_Exercise 1_
Condense the paragraph of the call for papers that begins "The European Central Bank, the Bank of England" into a short bulleted list that keeps its main facts.
--- start Excerpted text ---
Call for papers
"September 2013, four years after Pittsburgh: What has OTC derivatives reform achieved so far?"
11-12 September 2013, Paris
About the conference
The European Central Bank, the Bank of England and the Banque de France are organising a conference entitled “September 2013, four years after Pittsburgh: What has OTC derivatives reform achieved so far?”, to be held in Paris on 11 and 12 September 2013. The conference will bring together central banks and academics to assess the progress made in reducing risks in OTC derivatives markets since the start of the G20 reform programme, and to discuss the road ahead.
--- end Excerpted text ---
--- start Given entries ---
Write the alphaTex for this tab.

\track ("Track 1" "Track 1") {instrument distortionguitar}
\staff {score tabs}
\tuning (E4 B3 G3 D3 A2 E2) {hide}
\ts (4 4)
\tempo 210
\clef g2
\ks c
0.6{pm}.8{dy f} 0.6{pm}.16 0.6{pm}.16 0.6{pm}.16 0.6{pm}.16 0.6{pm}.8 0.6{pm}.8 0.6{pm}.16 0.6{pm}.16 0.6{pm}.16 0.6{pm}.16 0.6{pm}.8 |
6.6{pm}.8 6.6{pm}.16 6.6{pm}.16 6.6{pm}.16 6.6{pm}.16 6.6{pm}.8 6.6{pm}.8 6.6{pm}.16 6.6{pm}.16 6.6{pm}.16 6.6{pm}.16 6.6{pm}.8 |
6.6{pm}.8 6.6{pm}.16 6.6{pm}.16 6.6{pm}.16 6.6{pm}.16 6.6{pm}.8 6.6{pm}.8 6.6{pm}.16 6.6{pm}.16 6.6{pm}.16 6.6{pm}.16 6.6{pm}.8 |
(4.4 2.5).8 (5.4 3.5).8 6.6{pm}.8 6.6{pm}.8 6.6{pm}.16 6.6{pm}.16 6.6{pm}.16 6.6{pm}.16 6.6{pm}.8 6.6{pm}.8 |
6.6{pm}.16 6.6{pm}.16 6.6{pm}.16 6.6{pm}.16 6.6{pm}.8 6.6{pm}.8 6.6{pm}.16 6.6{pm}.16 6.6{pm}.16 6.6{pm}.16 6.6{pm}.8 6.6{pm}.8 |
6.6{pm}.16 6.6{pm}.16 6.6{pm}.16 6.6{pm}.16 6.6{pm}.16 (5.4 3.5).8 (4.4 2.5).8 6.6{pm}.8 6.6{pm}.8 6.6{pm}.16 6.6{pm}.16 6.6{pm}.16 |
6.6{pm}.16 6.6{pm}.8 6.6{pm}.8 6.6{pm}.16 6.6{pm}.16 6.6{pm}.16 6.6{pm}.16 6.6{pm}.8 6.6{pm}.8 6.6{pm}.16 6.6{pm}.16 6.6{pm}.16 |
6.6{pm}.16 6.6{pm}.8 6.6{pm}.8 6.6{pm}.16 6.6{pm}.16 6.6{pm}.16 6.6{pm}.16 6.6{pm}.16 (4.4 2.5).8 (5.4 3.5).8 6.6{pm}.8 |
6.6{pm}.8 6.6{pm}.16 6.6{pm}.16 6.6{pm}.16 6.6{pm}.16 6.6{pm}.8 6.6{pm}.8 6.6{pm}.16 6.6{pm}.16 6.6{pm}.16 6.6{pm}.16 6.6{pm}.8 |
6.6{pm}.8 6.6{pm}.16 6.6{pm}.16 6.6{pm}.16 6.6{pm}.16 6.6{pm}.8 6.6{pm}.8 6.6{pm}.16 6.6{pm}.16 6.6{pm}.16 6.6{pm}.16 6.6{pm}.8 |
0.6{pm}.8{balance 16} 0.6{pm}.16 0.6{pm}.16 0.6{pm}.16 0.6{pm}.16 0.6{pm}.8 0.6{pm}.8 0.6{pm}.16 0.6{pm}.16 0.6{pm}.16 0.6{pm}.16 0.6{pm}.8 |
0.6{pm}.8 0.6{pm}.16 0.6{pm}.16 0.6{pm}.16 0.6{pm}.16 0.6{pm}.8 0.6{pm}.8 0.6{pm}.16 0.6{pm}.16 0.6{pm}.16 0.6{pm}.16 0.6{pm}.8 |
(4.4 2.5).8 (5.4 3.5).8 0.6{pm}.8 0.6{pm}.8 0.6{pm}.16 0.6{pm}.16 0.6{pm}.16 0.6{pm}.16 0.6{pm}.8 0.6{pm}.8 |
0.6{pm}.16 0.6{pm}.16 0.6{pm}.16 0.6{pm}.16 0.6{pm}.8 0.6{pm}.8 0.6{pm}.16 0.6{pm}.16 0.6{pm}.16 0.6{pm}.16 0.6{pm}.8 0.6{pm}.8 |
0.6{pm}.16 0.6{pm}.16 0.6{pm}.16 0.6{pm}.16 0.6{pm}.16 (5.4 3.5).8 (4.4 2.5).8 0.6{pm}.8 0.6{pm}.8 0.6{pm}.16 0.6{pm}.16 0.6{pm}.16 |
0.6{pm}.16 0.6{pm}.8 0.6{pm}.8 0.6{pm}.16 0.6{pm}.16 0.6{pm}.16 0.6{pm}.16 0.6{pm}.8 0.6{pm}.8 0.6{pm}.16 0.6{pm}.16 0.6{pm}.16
--- end Given entries ---
--- start Given entries ---
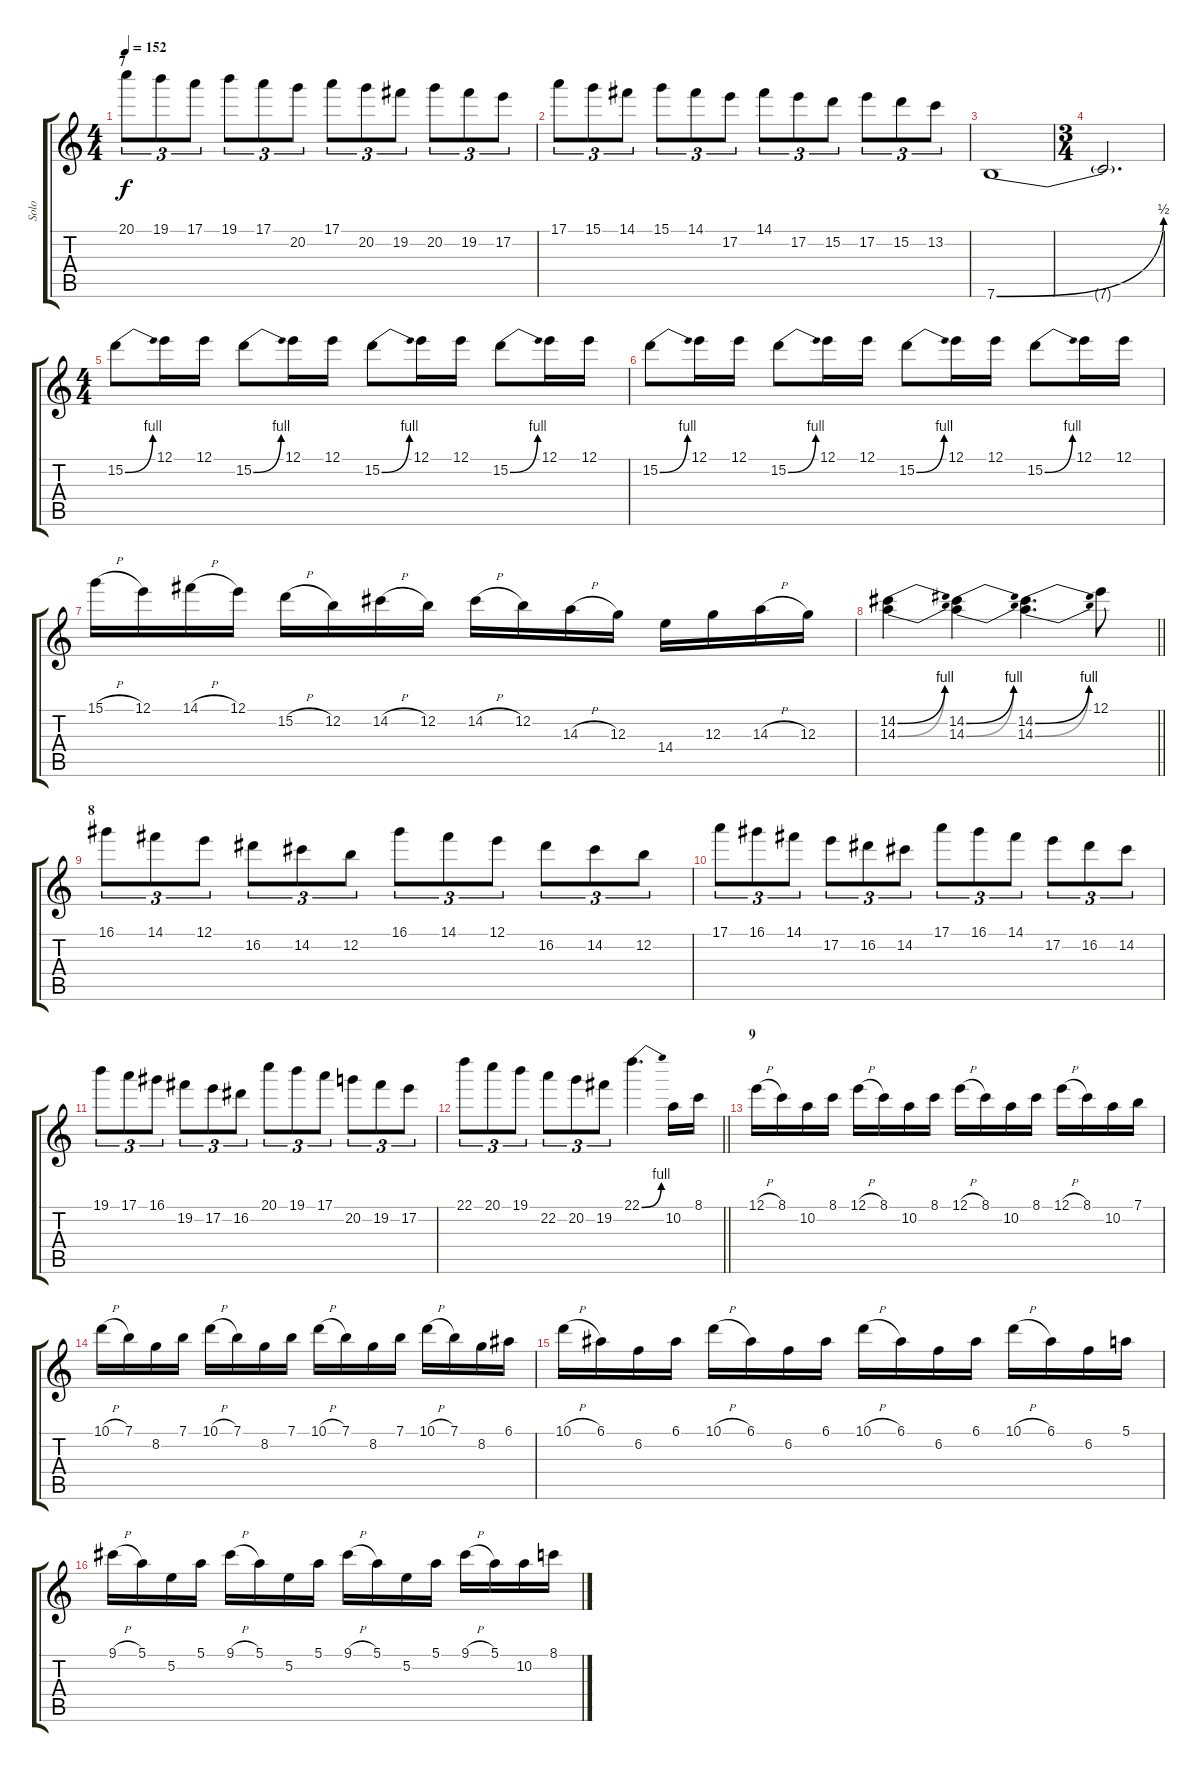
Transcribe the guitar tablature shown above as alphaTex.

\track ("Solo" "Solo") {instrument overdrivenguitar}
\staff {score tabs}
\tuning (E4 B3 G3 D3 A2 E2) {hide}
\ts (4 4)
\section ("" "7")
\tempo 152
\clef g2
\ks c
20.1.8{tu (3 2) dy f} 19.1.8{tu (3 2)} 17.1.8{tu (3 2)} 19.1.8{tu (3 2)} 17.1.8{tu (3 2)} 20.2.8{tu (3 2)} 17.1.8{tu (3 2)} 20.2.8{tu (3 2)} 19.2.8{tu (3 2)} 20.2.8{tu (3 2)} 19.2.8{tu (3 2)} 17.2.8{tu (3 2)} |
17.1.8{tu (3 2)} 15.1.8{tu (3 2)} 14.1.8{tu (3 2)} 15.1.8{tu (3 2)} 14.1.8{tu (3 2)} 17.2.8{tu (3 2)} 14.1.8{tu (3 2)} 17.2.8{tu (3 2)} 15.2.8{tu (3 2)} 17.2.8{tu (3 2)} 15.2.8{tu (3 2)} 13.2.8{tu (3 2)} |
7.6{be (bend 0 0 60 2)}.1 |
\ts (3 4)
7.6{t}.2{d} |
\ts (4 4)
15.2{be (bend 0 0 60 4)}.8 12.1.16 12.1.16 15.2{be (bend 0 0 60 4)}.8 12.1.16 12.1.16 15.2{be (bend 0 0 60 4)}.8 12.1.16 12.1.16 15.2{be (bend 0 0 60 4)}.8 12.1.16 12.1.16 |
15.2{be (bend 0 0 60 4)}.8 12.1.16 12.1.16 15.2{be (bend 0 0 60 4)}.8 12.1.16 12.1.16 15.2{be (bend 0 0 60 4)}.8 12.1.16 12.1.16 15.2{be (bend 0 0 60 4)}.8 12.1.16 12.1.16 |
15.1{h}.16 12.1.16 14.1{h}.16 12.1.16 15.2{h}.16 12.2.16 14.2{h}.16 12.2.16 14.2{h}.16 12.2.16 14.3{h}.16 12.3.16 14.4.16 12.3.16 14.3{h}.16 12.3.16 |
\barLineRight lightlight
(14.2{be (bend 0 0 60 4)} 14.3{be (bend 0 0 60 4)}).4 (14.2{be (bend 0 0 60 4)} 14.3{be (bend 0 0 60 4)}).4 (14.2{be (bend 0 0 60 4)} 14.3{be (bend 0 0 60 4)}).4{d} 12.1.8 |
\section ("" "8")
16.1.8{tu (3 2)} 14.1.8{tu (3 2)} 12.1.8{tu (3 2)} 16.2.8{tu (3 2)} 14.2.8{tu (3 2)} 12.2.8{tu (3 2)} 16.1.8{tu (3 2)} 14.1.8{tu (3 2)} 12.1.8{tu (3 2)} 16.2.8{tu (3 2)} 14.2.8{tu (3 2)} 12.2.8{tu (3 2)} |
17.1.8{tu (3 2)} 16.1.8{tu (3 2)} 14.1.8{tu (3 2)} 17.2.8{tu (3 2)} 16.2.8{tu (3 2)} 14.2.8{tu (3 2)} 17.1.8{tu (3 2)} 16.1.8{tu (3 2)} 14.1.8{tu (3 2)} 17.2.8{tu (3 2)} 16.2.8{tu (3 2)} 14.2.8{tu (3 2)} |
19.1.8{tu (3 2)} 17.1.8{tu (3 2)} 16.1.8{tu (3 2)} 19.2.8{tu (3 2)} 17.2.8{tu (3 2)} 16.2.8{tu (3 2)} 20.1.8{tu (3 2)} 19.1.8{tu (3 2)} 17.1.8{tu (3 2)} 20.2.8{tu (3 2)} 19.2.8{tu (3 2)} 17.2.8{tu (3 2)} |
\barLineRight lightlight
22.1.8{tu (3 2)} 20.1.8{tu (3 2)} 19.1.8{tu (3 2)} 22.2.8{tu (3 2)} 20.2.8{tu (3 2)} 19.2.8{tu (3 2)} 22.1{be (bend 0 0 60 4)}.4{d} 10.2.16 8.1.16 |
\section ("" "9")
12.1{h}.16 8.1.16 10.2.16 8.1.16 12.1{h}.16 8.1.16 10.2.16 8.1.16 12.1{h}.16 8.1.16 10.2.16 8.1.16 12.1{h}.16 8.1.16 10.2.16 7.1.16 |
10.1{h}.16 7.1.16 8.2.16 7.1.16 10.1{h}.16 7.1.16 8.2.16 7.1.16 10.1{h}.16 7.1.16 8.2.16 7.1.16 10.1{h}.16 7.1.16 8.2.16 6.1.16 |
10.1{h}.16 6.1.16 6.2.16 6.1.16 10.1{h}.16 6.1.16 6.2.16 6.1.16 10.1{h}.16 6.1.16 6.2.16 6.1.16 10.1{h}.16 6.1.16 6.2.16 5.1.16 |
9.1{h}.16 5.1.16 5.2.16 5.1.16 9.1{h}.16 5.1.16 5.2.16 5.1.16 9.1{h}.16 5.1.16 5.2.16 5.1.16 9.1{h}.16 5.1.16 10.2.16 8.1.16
--- end Given entries ---
_Exercise 2_
From the entries above, pick out every line that contains the string "instrument".

_Exercise result 1_
- Organizers: the European Central Bank, the Bank of England and the Banque de France
- Title: "September 2013, four years after Pittsburgh: What has OTC derivatives reform achieved so far?"
- Place and dates: Paris, 11–12 September 2013
- Participants: central banks and academics
- Aims: assess progress in reducing risks in OTC derivatives markets since the G20 reform program began, and discuss the road ahead

_Exercise result 2_
\track ("Track 1" "Track 1") {instrument distortionguitar}
\track ("Solo" "Solo") {instrument overdrivenguitar}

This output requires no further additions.